== Directions for this task ==
In the material below, find each line holding the string "lines" and copy it.

┌─ Data for this task

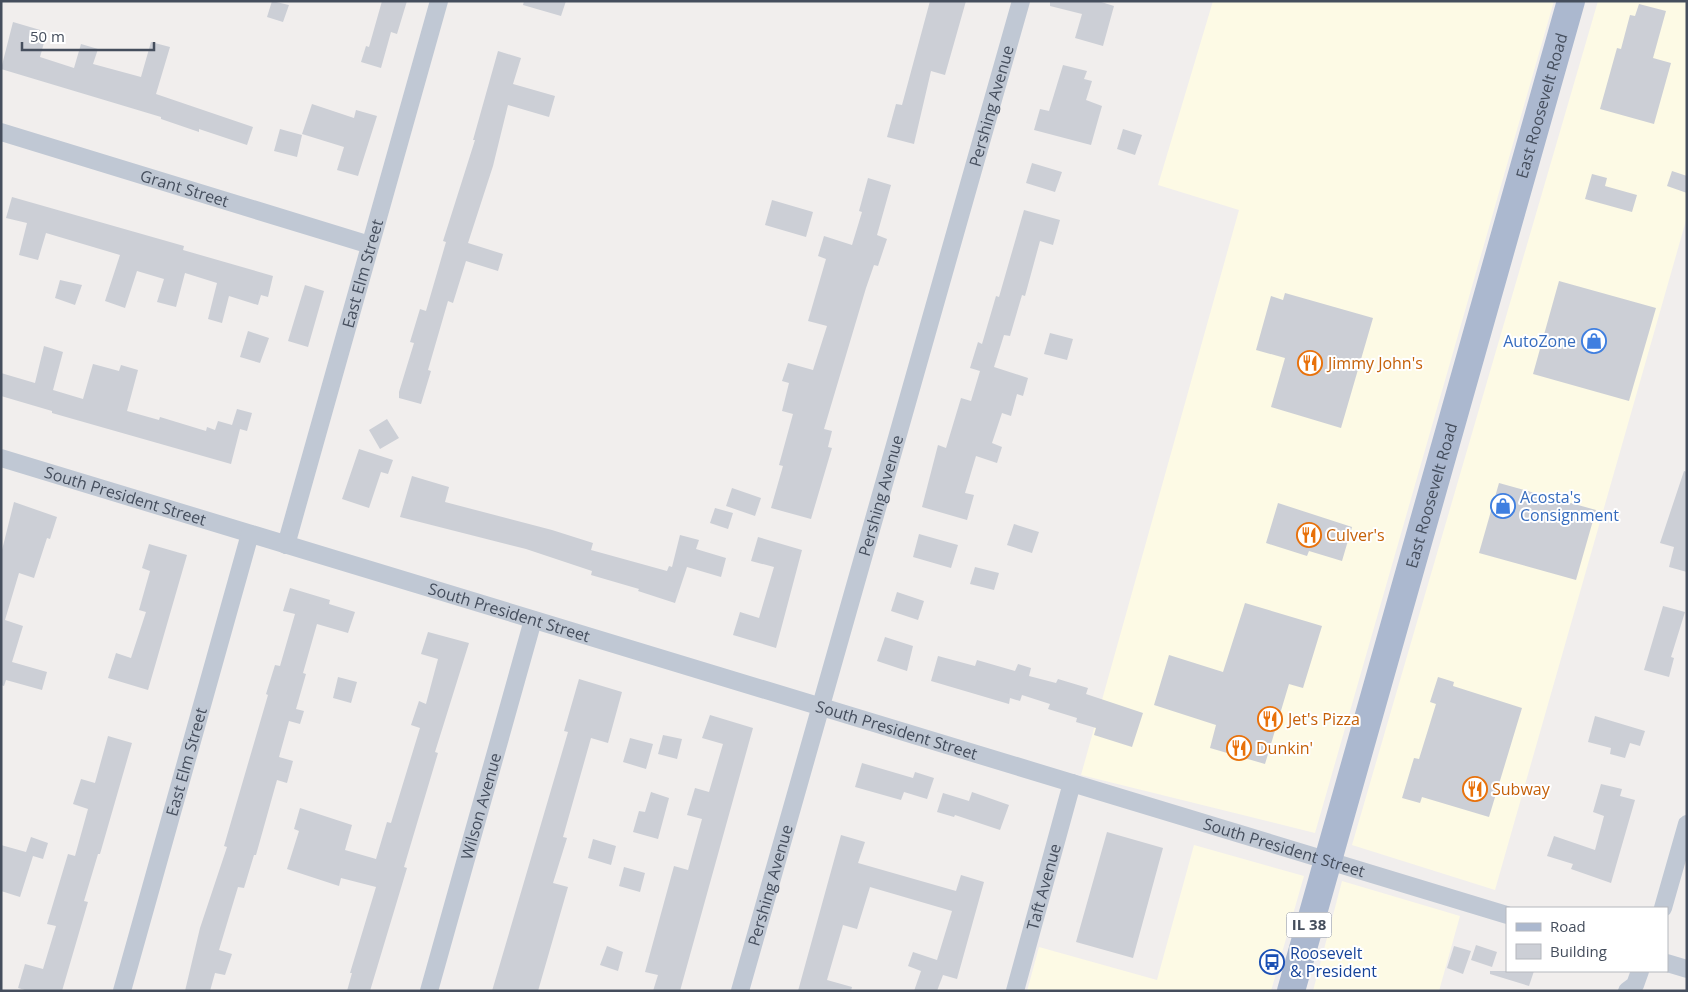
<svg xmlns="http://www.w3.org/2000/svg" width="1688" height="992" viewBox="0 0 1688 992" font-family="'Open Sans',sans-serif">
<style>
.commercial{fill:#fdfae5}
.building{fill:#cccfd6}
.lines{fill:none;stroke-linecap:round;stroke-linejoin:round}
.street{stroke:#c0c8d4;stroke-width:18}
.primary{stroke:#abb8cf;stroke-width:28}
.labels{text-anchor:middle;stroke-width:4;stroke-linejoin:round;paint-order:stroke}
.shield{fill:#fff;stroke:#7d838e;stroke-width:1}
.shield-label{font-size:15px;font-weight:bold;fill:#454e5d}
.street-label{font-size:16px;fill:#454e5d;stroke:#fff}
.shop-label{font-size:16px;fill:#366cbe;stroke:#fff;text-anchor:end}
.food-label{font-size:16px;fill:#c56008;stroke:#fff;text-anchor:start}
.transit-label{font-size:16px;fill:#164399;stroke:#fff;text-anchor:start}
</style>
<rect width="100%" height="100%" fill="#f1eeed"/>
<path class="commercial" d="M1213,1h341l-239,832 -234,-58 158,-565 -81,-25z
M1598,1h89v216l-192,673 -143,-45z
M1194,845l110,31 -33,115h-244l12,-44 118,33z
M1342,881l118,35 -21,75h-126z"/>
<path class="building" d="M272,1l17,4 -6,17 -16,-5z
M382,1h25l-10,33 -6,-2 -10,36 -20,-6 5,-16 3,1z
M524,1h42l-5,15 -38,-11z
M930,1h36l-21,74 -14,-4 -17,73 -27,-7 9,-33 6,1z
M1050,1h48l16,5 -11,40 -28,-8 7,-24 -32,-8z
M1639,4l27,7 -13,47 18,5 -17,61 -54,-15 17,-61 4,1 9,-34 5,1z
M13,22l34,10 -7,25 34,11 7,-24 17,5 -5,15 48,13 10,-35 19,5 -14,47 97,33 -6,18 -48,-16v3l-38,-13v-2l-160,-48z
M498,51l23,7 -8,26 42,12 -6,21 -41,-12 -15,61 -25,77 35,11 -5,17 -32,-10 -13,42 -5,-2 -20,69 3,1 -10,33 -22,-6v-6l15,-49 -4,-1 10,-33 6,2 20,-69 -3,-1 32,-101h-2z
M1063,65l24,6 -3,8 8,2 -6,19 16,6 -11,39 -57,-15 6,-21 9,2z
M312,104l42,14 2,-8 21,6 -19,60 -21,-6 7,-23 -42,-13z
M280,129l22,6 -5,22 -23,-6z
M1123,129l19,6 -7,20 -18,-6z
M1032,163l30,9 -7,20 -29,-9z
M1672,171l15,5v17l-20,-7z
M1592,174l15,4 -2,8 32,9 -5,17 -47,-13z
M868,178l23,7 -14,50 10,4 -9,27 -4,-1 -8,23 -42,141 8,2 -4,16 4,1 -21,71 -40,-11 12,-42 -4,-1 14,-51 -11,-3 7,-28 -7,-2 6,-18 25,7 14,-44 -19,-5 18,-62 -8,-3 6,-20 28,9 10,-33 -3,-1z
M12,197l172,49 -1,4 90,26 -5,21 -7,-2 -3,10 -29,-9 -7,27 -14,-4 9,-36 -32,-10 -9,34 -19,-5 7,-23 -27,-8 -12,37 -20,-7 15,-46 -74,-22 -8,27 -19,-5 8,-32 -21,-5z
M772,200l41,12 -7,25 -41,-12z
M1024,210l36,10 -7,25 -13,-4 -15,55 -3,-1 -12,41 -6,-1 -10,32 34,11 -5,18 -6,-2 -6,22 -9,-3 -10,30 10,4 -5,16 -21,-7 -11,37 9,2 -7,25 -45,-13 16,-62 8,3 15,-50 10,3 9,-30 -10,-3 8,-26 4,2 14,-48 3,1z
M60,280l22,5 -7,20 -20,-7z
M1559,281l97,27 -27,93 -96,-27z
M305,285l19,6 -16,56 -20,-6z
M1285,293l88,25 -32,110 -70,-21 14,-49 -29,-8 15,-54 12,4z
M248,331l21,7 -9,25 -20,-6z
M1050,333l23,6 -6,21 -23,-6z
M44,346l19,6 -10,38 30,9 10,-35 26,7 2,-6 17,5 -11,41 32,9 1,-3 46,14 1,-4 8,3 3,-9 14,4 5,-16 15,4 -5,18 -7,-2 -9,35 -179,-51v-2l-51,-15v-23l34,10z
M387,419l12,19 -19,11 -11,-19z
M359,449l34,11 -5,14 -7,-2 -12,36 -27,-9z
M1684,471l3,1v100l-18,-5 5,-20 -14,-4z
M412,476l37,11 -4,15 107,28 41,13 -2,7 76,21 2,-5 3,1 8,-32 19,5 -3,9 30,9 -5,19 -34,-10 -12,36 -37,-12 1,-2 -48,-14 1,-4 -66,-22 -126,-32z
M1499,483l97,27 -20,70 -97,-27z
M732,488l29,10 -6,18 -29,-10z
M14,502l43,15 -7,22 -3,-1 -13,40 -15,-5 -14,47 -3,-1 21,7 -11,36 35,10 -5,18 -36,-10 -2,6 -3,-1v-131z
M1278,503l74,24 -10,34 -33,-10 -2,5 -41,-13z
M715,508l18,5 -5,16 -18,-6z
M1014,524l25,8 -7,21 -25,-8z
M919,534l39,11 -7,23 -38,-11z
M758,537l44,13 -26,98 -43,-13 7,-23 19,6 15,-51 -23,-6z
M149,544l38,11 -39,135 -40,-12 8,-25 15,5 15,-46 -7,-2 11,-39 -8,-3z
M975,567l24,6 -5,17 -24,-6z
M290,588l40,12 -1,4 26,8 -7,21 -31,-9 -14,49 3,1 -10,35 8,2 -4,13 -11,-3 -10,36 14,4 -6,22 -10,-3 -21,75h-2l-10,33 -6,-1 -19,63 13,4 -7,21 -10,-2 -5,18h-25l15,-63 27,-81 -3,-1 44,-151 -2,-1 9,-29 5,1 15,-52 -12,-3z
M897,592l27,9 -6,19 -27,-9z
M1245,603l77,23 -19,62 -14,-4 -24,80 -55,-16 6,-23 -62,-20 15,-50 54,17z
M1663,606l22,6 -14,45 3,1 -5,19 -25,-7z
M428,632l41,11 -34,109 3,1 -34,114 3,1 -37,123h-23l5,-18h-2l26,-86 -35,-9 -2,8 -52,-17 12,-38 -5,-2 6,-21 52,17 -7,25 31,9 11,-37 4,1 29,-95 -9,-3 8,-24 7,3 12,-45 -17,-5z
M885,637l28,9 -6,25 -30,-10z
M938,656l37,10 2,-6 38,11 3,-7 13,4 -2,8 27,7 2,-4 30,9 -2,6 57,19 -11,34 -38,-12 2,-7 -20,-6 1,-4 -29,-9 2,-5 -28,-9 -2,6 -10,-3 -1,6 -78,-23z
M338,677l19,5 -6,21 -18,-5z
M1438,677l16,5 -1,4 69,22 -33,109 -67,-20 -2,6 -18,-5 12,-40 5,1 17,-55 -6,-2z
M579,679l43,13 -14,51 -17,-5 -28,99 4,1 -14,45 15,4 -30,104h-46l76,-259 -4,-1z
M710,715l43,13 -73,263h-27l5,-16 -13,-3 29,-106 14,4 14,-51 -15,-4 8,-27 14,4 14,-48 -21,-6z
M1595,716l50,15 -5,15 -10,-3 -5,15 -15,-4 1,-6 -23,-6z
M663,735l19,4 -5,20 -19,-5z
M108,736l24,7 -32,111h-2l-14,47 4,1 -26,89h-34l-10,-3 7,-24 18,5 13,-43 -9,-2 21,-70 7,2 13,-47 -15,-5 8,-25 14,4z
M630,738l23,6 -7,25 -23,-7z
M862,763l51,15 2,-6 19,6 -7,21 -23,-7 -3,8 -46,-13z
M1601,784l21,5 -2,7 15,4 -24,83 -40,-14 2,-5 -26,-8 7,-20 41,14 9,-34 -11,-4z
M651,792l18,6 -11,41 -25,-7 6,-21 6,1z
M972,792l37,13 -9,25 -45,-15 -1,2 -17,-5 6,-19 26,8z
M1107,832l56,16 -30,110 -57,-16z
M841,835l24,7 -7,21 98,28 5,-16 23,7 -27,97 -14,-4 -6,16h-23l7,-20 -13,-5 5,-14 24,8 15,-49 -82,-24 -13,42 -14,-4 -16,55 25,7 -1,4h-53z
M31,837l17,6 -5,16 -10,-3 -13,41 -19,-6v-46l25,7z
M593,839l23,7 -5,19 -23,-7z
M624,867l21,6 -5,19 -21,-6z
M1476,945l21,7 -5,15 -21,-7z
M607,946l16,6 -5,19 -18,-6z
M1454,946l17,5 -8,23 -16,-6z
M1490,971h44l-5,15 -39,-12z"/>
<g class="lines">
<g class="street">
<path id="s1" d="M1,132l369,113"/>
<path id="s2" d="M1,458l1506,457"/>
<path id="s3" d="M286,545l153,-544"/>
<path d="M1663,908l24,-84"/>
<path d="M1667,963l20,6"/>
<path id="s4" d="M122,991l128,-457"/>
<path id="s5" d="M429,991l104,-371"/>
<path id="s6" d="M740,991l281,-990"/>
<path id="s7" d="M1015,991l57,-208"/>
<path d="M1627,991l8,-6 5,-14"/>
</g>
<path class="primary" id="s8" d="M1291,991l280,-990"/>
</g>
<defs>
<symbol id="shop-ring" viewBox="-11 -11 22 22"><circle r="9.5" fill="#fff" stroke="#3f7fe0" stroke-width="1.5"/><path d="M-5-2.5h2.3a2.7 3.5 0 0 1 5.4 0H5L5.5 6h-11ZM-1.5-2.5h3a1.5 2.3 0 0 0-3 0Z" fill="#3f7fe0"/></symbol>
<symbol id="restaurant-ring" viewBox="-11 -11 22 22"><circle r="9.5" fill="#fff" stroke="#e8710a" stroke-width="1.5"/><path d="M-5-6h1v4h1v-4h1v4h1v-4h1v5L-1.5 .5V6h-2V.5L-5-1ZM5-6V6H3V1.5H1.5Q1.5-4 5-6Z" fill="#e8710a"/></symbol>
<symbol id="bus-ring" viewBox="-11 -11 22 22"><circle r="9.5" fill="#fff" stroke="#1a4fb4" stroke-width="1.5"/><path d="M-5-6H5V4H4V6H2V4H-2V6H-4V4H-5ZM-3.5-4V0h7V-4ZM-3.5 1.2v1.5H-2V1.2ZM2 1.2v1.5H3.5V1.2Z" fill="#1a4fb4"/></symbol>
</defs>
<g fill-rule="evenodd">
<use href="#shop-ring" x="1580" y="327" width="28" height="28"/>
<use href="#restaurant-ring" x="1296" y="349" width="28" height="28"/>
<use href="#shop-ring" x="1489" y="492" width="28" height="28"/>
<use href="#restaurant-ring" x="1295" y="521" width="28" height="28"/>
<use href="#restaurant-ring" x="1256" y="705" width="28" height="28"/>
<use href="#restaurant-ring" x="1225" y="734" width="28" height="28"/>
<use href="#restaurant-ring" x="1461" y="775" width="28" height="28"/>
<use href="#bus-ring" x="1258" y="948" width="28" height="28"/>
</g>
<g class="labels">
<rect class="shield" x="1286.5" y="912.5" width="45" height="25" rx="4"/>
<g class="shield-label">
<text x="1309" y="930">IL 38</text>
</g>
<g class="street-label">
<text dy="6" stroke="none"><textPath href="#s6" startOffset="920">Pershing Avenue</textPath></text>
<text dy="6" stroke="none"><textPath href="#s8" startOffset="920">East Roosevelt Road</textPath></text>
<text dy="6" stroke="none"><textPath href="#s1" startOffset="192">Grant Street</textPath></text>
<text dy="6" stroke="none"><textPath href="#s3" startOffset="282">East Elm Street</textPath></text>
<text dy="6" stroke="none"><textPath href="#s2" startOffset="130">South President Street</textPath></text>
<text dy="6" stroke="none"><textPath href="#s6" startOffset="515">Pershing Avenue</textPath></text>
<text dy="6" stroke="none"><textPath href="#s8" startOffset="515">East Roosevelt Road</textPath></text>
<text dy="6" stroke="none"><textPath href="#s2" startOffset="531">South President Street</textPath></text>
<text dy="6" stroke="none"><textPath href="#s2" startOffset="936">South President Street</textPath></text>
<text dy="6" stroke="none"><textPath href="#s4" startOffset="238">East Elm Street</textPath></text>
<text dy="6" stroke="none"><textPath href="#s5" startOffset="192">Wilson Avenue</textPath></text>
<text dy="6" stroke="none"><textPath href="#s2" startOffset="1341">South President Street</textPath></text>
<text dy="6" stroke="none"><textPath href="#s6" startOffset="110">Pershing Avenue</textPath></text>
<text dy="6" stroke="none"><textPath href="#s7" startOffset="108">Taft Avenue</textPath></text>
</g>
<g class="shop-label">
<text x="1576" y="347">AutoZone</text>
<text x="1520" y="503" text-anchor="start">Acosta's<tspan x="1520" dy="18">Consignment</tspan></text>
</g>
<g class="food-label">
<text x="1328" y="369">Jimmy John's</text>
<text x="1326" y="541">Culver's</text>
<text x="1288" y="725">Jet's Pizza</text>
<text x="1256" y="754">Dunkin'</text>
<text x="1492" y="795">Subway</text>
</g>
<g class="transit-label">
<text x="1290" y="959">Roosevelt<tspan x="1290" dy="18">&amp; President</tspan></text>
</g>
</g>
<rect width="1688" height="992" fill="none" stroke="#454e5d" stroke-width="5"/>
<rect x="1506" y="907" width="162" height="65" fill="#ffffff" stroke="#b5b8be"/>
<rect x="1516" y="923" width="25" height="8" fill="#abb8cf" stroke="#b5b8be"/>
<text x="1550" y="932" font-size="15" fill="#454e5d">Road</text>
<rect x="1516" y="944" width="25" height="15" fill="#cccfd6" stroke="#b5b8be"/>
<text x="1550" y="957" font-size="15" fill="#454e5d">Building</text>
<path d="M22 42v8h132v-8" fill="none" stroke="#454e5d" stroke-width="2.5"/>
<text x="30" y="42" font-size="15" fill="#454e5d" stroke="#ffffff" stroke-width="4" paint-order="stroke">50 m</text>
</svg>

└─

== Result ==
.lines{fill:none;stroke-linecap:round;stroke-linejoin:round}
<g class="lines">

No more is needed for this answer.